Content area
Full Text
The Art of Ife A Descriptive Catalogue and Database by Frank Willett with a chapter by Barbara Blackmun. Database prepared by Emma Lister. Glasgow: The Hunterian Museum and Art Gallery, The University of Glasgow, 2004. CD-ROM, wwo.hun terian.gla.ac.uk/artofife GBP25.00.
In 1959, British scholar C.P. Snow gave a lecture about the failure of communication between the sciences and the humanities. The dichotomy soon became an influential book titled The Two Cultures and the Scientific Revolution. The breakdown between these two worlds presaged a larger fragmentation of knowledge, as learning became increasingly specialized.
But the two cultures are not as estranged as is often thought. Frank Willett, the undisputed world authority on classical Ife bronzes, terracotta, and sculptures, stands as one of the exceptions to Snow's assertion. Willett's lifework shows us that scientists and humanists are in many ways similar kinds of insightful people. Although they have different interests and speak different languages, there is a great deal in common between science and art, and it can be combined in the same individual.

Extracted data entries:
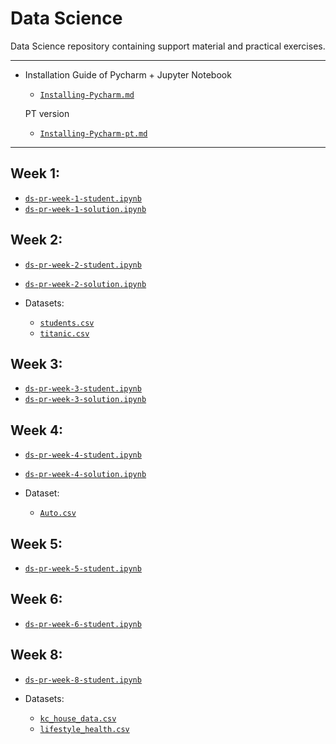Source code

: # Data Science
Data Science repository containing support material and practical exercises.

---
- Installation Guide of Pycharm + Jupyter Notebook
  - [`Installing-Pycharm.md`](https://github.com/tgvp/Data-Science/blob/main/Installing-Pycharm.md)

  PT version
    - [`Installing-Pycharm-pt.md`](https://github.com/tgvp/Data-Science/blob/main/Installing-Pycharm-pt.md)

---
## Week 1:
  - [`ds-pr-week-1-student.ipynb`](https://github.com/tgvp/Data-Science/blob/main/Week_1/ds-pr-week-1-student.ipynb)
  - [`ds-pr-week-1-solution.ipynb`](https://github.com/tgvp/Data-Science/blob/main/Week_1/ds-pr-week-1-solution.ipynb)

## Week 2:
  - [`ds-pr-week-2-student.ipynb`](https://github.com/tgvp/Data-Science/blob/main/Week_2/ds-pr-week-2-student.ipynb)
  - [`ds-pr-week-2-solution.ipynb`](https://github.com/tgvp/Data-Science/blob/main/Week_2/ds-pr-week-2-solution.ipynb)
  
  - Datasets:
    - [`students.csv`](https://github.com/tgvp/Data-Science/blob/main/Week_2/students.csv)
    - [`titanic.csv`](https://github.com/tgvp/Data-Science/blob/main/Week_2/titanic.csv) 

## Week 3:
  - [`ds-pr-week-3-student.ipynb`](https://github.com/tgvp/Data-Science/blob/main/Week_3/ds-pr-week-3-student.ipynb)
  - [`ds-pr-week-3-solution.ipynb`](https://github.com/tgvp/Data-Science/blob/main/Week_3/ds-pr-week-3-solution.ipynb)

## Week 4:
  - [`ds-pr-week-4-student.ipynb`](https://github.com/tgvp/Data-Science/blob/main/Week_4/ds-pr-week-4-student.ipynb)
  - [`ds-pr-week-4-solution.ipynb`](https://github.com/tgvp/Data-Science/blob/main/Week_4/ds-pr-week-4-solution.ipynb)
  
  - Dataset:
    - [`Auto.csv`](https://github.com/tgvp/Data-Science/blob/main/Week_4/Auto.csv)

## Week 5:
  - [`ds-pr-week-5-student.ipynb`](https://github.com/tgvp/Data-Science/blob/main/Week_5/ds-pr-week-5-student.ipynb)

## Week 6:
  - [`ds-pr-week-6-student.ipynb`](https://github.com/tgvp/Data-Science/blob/main/Week_6/ds-week-6-student.ipynb)

## Week 8:
  - [`ds-pr-week-8-student.ipynb`](https://github.com/tgvp/Data-Science/blob/main/Week_8/ds-pr-week-8-student.ipynb)
  
  - Datasets:
    - [`kc_house_data.csv`](https://github.com/tgvp/Data-Science/blob/main/Week_8/kc_house_data.csv)
    - [`lifestyle_health.csv`](https://github.com/tgvp/Data-Science/blob/main/Week_8/lifestyle_health.csv)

■ Required action 1:
In the Art of Ife review, restate the passage from "Content area" up to and including "became increasingly specialized.", substituting "divide" for "dichotomy".
■ Required action 2:
For each statement below, say yes or no as to whether it agrees with the Art of Ife review, and quote the words of the review that decide it.
(a) C.P. Snow gave his lecture in 1959.
(b) The database was prepared by Barbara Blackmun.
(c) The review holds that science and art have nothing in common.
■ Required action 3:
Summarize the Art of Ife review in three sentences.

■ Output 1:
Content area
Full Text
The Art of Ife A Descriptive Catalogue and Database by Frank Willett with a chapter by Barbara Blackmun. Database prepared by Emma Lister. Glasgow: The Hunterian Museum and Art Gallery, The University of Glasgow, 2004. CD-ROM, wwo.hun terian.gla.ac.uk/artofife GBP25.00.
In 1959, British scholar C.P. Snow gave a lecture about the failure of communication between the sciences and the humanities. The divide soon became an influential book titled The Two Cultures and the Scientific Revolution. The breakdown between these two worlds presaged a larger fragmentation of knowledge, as learning became increasingly specialized.

■ Output 2:
(a) Yes: "In 1959, British scholar C.P. Snow gave a lecture about the failure of communication between the sciences and the humanities."
(b) No: "Database prepared by Emma Lister."
(c) No: "there is a great deal in common between science and art"

■ Output 3:
The review concerns The Art of Ife, a descriptive catalogue and database by Frank Willett, issued on CD-ROM in 2004 by The Hunterian Museum and Art Gallery at the University of Glasgow. It recalls C.P. Snow's 1959 lecture, later an influential book, on the failure of communication between the sciences and the humanities, a breakdown that presaged a wider fragmentation of knowledge. It then argues that the two cultures are not as estranged as often thought, presenting Willett, the undisputed world authority on classical Ife art, as an exception whose lifework shows that science and art can be combined in the same individual.